5276/J XX.GP
der Abgeordneten Dr. Povysil, Dr. Pumberger, Mag. Haupt
und Kollegen
an die Frau Bundesministerin für Arbeit, Gesundheit und Soziales (BMAGS)
betreffend: "Orphan Drugs" (verwaiste Arzneien") - Medikamente für seltene Krankheiten
Wer neue Medikamente erforschen und entwickeln will, braucht hochqualifizierte Mitarbeiter, modernste
Technik, viel Geld und einen "langen Atem". Zehn bis zwölf Jahre dauert durchschnittlich die
Entwicklung eines einzigen Arzneimittels, und sie kostet etwa 3,5 Milliarden Schilling. Solche Summen
können nur Hersteller erwirtschaften, die Medikamente für eine große Zahl von Patienten entwickeln
und auf dem Weltmarkt anbieten können. Bei seltenen Krankheiten hat ein Hersteller unter "normalen"
Marktbedingungen keine Aussicht auf Amortisation seiner Forschungs - ausgaben. Er kann Forschung
und Entwicklung für die dringend benötigten Arzneimittel nicht finanzieren.
In den USA wurden von der FDA rund 715 Forschungsprojekte mit einem "Orphan Drug" Status
versehen und 173 "Orphan Drugs" wurden zugelassen.

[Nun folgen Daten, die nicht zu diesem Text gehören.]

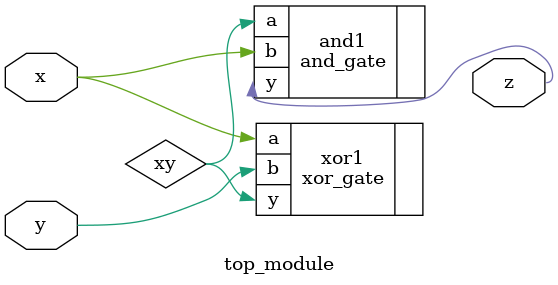
<source format=sv>
module top_module(
	input x,
	input y,
	output z);

	// Internal wire to store the intermediate result of (x^y)
	wire xy;

	// XOR gate to compute (x^y)
	xor_gate xor1(.a(x), .b(y), .y(xy));

	// AND gate to compute ((x^y) & x)
	and_gate and1(.a(xy), .b(x), .y(z));

endmodule

</source>
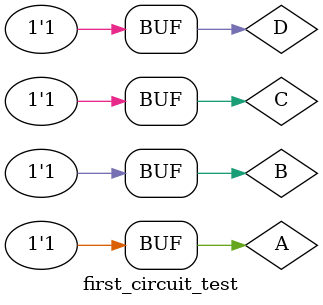
<source format=v>
module first_circuit_test;
reg A, B, C, D;
wire F;

first_circuit M1(F, A, B, C, D);

initial 
begin
	$monitor($time, "F=%b, A=%b, B=%b, C=%b, D=%b\n", F, A, B, C, D);
	#5 A = 1'b0; B = 1'b0; C = 1'b0; D = 1'b1;
	#5 A = 1'b0; B = 1'b1; C = 1'b0; D = 1'b1;
	#5 A = 1'b0; B = 1'b1; C = 1'b1; D = 1'b1;
	#5 A = 1'b1; B = 1'b0; C = 1'b0; D = 1'b1;
	#5 A = 1'b1; B = 1'b1; C = 1'b0; D = 1'b1;
	#5 A = 1'b1; B = 1'b1; C = 1'b1; D = 1'b1;
end
endmodule

</source>
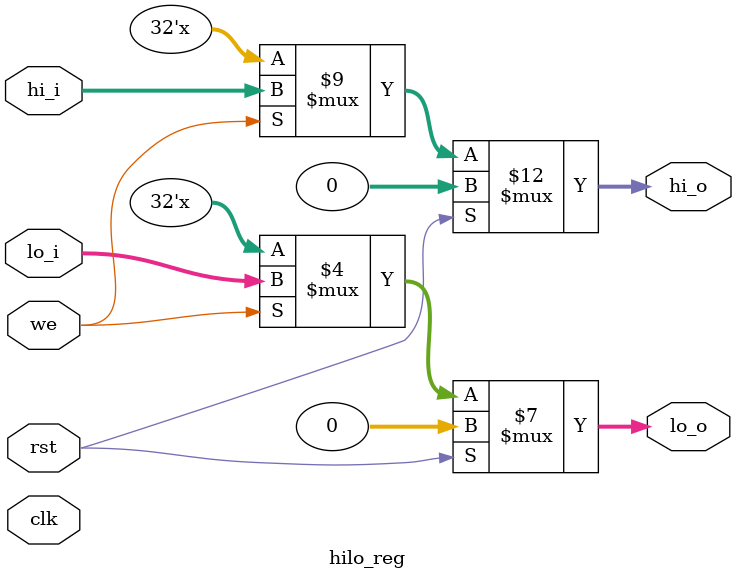
<source format=v>
`timescale 1ns / 1ps

`include "defines.vh"

module hilo_reg(
    input clk,
    input rst,
    input we,
    input [31:0] hi_i,
    input [31:0] lo_i,

    output reg [31:0] hi_o,
    output reg [31:0] lo_o
    );

    always@(*)begin
        if(rst == 1'b1)begin
            hi_o <=  32'b0;
            lo_o <=  32'b0;
        end
        else if(we == 1'b1)begin
            hi_o <= hi_i;
            lo_o <= lo_i;
        end
    end
endmodule
</source>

In der EU wie in Österreich werden solche Arzneien derzeit nur in einem äußerst geringen Ausmaß
entwickelt oder aus dem Ausland in aller Regel nur zeitverzögert zugelassen.
Das Europäische Parlament soll noch dieses Jahr einen Entwurf zu "Orphan medicinal Products"
bearbeiten.
In diesem Zusammenhang stellen die unterfertigten Abgeordneten
an die Frau Bundesministerin für Arbeit, Gesundheit und Soziales (BMAGS)
folgende
ANFRAGE:
1. Gibt es in Österreich Regelungen für sogenannte "verwaiste" Medikamente, welche für seltene
Krankheiten (bei fünf von zehntausend Bürgern) angewendet werden?
2. Gibt es in Österreich diesbezügliche Regelungen über die Förderwürdigkeit solcher Projekte?
Wenn ja: wieviele Projekte laufen derzeit und mit wieviel und auf welche Dauer werden diese
durchschnittlich gefördert?
3. Wie sehen die Zulassungsbestimmungen in Österreich derzeit für solche Präparate aus?
4. Besteht in ihrem Ressort eine Unterstützung bei der Planung und Durchführung klinischer Studien
für solche Präparate? Wenn nein, welches Ressort ist dafür zuständig?
5. Wie ist die Position der Sozialversicherungsträger zu dieser Thematik?
6. Wie ist der Standpunkt ihres Ressorts zu dem EU - Entwurf "Orphan medicinal Products"?